What is a trust?
There are many types of trusts. A revocable living trust is a legal document somewhat similar to a Will. This type of trust specifies how assets should be distributed at your death and names a successor trustee to be in charge of the trust administration after your death. The trust document controls any assets that are held in the name of the trust, as well as assets on which the trust is a designated beneficiary.
What are some of the benefits of having a trust?
- Avoid Probate Court
- Distribute assets over time
- Real estate
- Handle Complex Distribution Schemes and Specify Contingencies
- Creditor Protection
Any assets owned by a trust or which pass to the trust by beneficiary designation are non-probate assets.
By avoiding probate court, you achieve greater privacy. Specifically, your next of kin do not need to be notified of the trust contents, and the trust inventory, accounting, and beneficiary distributions are not placed on a probate court website.
Avoiding probate court can also result in reduced administration costs. There are no court costs for trust administration (though probate court costs are minimal – usually just $260). Typically, attorneys need to spend less time assisting with trust administration, and thus attorney fees for trust administration may be somewhat lower than for probate estate administration, especially in cases where attorneys charge a percentage fee for probate estates.
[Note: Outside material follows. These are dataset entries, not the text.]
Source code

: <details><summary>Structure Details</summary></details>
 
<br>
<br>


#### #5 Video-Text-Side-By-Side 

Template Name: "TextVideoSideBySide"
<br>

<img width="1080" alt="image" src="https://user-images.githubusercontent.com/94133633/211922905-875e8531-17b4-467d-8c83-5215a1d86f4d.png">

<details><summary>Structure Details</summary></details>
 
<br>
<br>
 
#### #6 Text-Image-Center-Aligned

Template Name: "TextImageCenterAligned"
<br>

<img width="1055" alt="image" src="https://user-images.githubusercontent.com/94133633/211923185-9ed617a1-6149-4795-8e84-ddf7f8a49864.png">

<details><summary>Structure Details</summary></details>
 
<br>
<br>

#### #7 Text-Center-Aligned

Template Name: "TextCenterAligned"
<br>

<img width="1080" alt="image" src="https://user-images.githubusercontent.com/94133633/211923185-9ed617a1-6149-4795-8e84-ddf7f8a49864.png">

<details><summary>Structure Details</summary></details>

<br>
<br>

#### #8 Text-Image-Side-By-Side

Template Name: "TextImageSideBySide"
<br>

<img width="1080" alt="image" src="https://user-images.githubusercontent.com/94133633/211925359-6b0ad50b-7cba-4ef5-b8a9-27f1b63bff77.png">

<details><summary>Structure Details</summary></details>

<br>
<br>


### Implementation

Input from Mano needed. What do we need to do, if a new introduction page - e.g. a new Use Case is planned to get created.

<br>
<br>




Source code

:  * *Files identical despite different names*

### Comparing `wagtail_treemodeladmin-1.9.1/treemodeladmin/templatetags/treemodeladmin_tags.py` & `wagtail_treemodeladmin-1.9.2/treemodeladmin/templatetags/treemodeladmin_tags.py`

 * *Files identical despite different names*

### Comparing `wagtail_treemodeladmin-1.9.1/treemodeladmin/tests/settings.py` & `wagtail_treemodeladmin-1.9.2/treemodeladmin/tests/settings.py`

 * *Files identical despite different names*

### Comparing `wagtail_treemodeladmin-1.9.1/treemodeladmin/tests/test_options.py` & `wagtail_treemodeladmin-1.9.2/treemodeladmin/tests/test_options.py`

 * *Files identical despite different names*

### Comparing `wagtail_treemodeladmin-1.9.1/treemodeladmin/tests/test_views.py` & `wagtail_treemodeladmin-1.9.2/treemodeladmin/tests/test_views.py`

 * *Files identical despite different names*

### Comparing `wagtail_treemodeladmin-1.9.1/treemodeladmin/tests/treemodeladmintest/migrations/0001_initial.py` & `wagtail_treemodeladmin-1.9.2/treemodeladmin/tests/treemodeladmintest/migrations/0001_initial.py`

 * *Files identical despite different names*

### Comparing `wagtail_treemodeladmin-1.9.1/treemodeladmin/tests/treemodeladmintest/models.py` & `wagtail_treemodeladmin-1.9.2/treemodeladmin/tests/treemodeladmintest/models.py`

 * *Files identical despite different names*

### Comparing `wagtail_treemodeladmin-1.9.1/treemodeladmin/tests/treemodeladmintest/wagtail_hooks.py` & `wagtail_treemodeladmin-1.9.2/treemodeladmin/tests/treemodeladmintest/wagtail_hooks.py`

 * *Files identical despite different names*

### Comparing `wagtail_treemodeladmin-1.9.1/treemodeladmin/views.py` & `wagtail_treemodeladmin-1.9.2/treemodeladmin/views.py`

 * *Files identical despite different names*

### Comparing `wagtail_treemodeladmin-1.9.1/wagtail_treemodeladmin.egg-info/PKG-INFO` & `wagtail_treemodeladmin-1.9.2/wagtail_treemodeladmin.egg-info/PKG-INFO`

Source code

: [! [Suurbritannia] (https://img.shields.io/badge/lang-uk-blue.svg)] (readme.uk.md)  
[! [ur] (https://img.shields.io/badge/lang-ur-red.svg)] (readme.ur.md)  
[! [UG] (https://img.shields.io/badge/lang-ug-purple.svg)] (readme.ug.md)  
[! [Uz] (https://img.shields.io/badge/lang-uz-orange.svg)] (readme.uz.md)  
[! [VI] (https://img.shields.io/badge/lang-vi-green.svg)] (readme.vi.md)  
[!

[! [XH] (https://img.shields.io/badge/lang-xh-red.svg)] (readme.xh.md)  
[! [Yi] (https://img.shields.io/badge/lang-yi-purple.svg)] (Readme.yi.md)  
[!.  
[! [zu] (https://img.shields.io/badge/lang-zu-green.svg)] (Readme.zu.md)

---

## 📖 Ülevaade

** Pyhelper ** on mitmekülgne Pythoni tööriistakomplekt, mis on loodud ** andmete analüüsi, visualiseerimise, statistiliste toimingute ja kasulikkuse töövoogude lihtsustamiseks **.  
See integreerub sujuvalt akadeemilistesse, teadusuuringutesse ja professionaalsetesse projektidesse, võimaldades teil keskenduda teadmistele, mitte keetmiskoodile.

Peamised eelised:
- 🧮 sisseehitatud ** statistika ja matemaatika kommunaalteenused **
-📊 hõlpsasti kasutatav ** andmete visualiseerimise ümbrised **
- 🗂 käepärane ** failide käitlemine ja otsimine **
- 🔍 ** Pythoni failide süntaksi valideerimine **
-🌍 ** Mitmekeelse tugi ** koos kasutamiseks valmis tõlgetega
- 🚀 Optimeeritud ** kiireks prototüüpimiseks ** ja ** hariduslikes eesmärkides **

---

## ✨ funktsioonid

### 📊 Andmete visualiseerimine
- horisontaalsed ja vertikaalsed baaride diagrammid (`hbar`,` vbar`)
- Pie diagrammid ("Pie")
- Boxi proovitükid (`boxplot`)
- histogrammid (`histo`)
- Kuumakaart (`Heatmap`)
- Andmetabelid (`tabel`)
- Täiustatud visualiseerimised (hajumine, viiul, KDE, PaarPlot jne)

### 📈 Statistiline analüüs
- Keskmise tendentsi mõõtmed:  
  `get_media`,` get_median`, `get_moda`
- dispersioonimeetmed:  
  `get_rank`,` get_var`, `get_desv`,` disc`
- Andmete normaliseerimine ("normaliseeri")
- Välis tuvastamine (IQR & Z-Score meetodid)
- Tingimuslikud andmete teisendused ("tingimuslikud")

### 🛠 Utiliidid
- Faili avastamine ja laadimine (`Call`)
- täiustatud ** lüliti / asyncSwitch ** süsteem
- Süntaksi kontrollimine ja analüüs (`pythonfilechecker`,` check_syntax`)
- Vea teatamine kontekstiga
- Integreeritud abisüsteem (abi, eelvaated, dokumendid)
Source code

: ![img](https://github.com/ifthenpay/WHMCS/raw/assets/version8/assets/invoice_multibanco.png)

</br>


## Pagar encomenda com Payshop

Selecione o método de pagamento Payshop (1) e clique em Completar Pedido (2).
Beneficiaries who inherit through a Will or as designated beneficiaries will have access to their entire inheritance soon after your death or upon reaching adulthood. A trust allows you to direct that distributions be spaced out over a longer period of time. This is particularly useful for young children, who may benefit from receiving their inheritance in smaller portions over time, for instance in thirds at ages 22, 26, and 30.
Some individuals have a house in Ohio and a condo or timeshare in another state, such as Florida. When all owners pass away, there would need to be probate administration in both Ohio and Florida, which can result in significant legal fees. A trust can streamline the transfer of real estate and avoid probate in both states. In this example, a Florida attorney and title company would still need to be hired to prepare Florida deeds and/or affidavits, but a Florida probate proceeding would not be necessary.
For individuals with just a few beneficiaries who will inherit equally, beneficiary designations on various assets can be an effective way to reduce probate administration of your estate. Beneficiary designations do not work as well if there are many beneficiaries who will each need to file separate claim paperwork for every asset on which they are named. Also, complex distribution schemes are more difficult to accomplish through beneficiary designations (for instance “$100,000 to this individual, but only if my assets exceed $500,000” or “25% to my sister Jane, but if she passes away before me, her share should be split equally between her children and her husband”). In such cases, a trust may be the most effective way of reducing probate administration of your estate and ensuring that your wishes will be met under any number of circumstances.
A trust can also provide some protection of an inheritance from a beneficiary’s creditors with use of a spendthrift clause.
What are some reasons not to have a trust?
- Other Ways to Avoid Probate
- Cost
- Timeline
- Oversight
- Beneficiary Changes
Many individuals, especially those with just a few beneficiaries, can effectively reduce the need for probate administration by designating beneficiaries on most assets. In such cases, probate administration may only be necessary to transfer a house and car. For individuals with just one primary beneficiary, even the house and car can be designated to transfer on death to that individual.
Trusts are more expensive to prepare than Wills, even though they have the potential to provide cost-savings in the future.
Probate Court’s filing deadlines can help an executor stay on track and keep the process moving forward. There is no formal oversight for trust administration, and sometimes the process can take a longer time to complete if the trustee is not motivated to move quickly, for instance with putting a house on the market.
Probate Court oversees the administration of estates, and the process includes built-in opportunities for a beneficiary to raise issues without having to file a separate claim in court. This can sometimes result in more efficient dispute resolution.
After signing a trust, beneficiary designations or ownership of most assets must be changed to effectively avoid probate. Thus, there could be significant additional legwork to reduce probate administration of your estate after the trust has been signed.